Records START

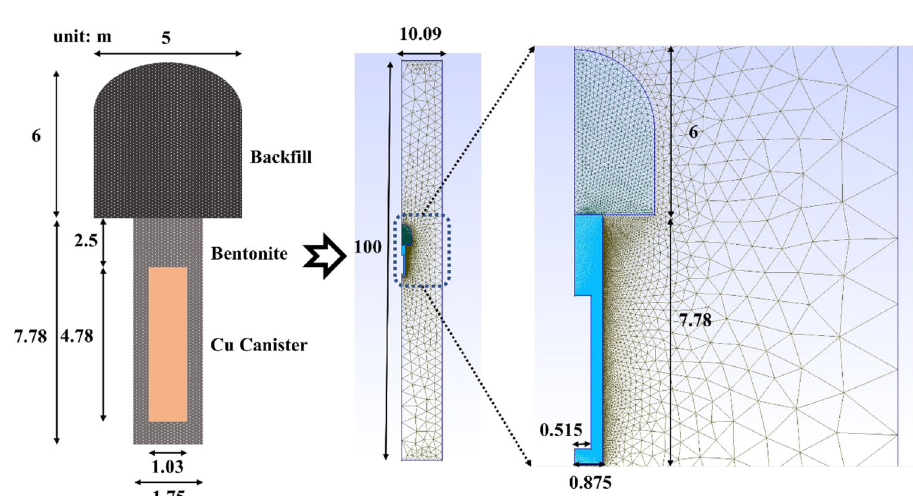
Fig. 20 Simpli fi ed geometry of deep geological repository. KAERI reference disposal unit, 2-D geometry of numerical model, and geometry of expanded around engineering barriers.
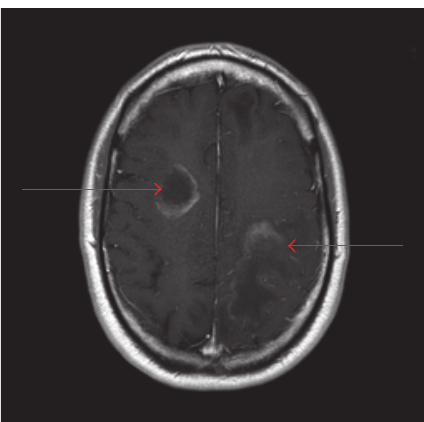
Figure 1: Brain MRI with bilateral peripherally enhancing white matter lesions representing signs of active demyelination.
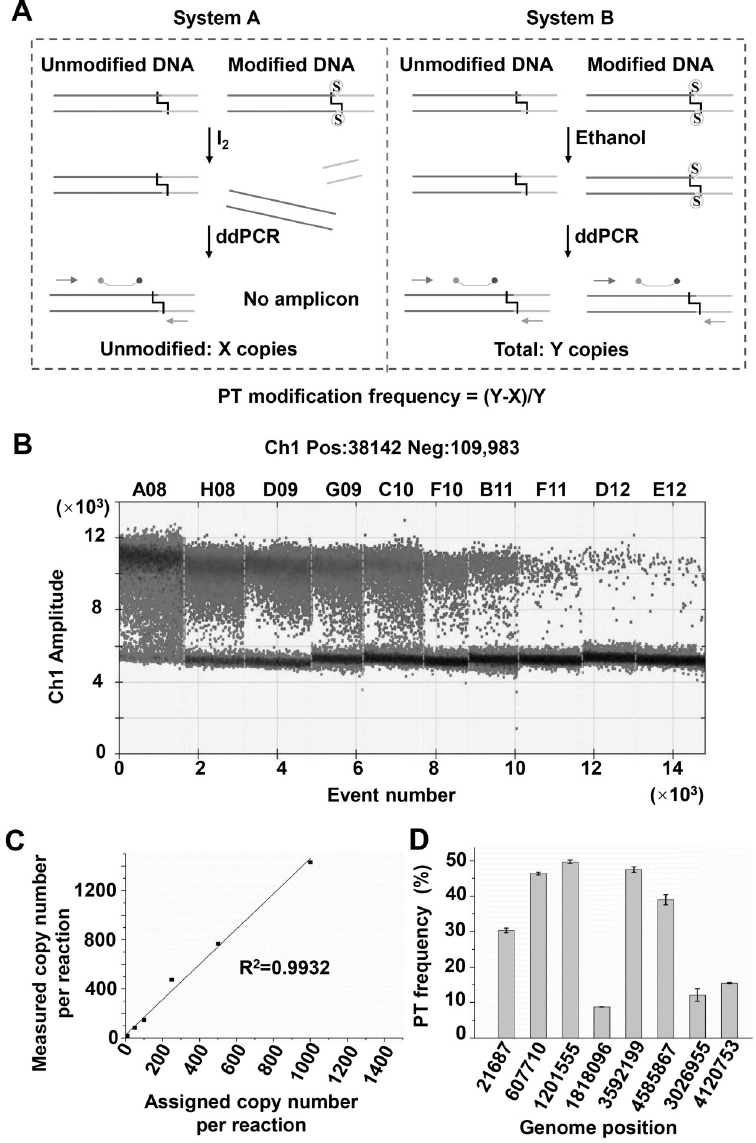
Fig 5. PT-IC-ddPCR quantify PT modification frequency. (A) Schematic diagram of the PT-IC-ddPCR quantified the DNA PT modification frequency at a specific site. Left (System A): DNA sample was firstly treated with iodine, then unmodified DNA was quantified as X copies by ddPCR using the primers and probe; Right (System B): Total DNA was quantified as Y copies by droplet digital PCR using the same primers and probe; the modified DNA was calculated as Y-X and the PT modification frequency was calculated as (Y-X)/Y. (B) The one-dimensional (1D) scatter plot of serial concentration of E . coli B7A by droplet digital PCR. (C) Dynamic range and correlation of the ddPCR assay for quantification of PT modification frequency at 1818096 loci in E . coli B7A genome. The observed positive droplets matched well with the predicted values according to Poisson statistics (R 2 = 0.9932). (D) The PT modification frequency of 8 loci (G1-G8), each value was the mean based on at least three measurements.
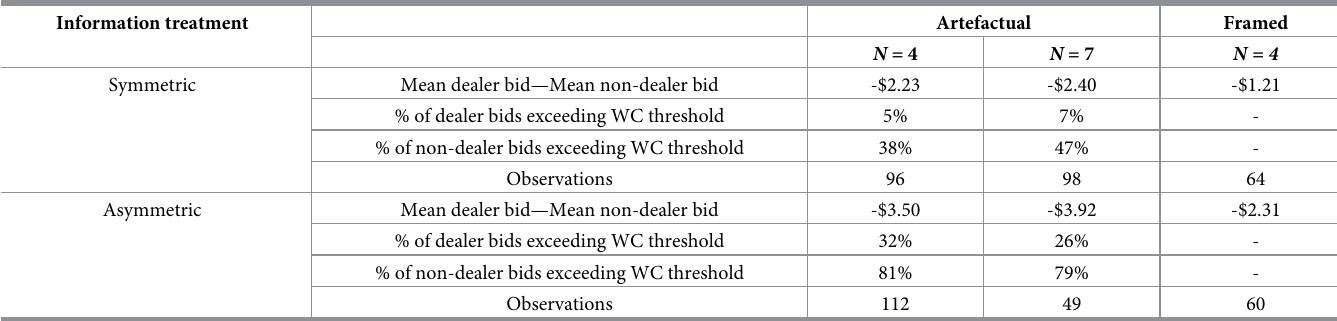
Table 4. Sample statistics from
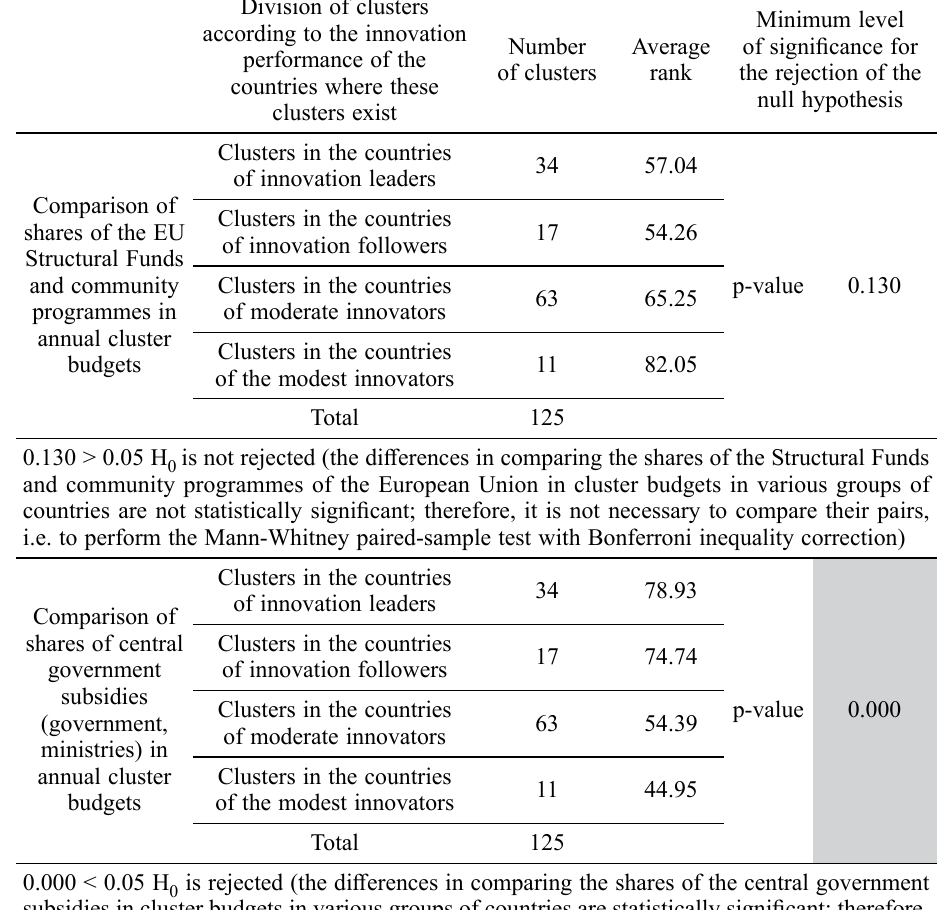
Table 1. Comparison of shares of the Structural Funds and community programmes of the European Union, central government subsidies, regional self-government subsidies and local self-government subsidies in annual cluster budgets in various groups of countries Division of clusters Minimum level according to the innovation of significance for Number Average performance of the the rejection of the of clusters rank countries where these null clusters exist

Records END

● Instructions for the task
Although the records include pictures, the copy should reproduce every line exactly and none of the pictures.

● Result for this exercise
Fig. 20 Simpli fi ed geometry of deep geological repository. KAERI reference disposal unit, 2-D geometry of numerical model, and geometry of expanded around engineering barriers.
Figure 1: Brain MRI with bilateral peripherally enhancing white matter lesions representing signs of active demyelination.
Fig 5. PT-IC-ddPCR quantify PT modification frequency. (A) Schematic diagram of the PT-IC-ddPCR quantified the DNA PT modification frequency at a specific site. Left (System A): DNA sample was firstly treated with iodine, then unmodified DNA was quantified as X copies by ddPCR using the primers and probe; Right (System B): Total DNA was quantified as Y copies by droplet digital PCR using the same primers and probe; the modified DNA was calculated as Y-X and the PT modification frequency was calculated as (Y-X)/Y. (B) The one-dimensional (1D) scatter plot of serial concentration of E . coli B7A by droplet digital PCR. (C) Dynamic range and correlation of the ddPCR assay for quantification of PT modification frequency at 1818096 loci in E . coli B7A genome. The observed positive droplets matched well with the predicted values according to Poisson statistics (R 2 = 0.9932). (D) The PT modification frequency of 8 loci (G1-G8), each value was the mean based on at least three measurements.
Table 4. Sample statistics from
Table 1. Comparison of shares of the Structural Funds and community programmes of the European Union, central government subsidies, regional self-government subsidies and local self-government subsidies in annual cluster budgets in various groups of countries Division of clusters Minimum level according to the innovation of significance for Number Average performance of the the rejection of the of clusters rank countries where these null clusters exist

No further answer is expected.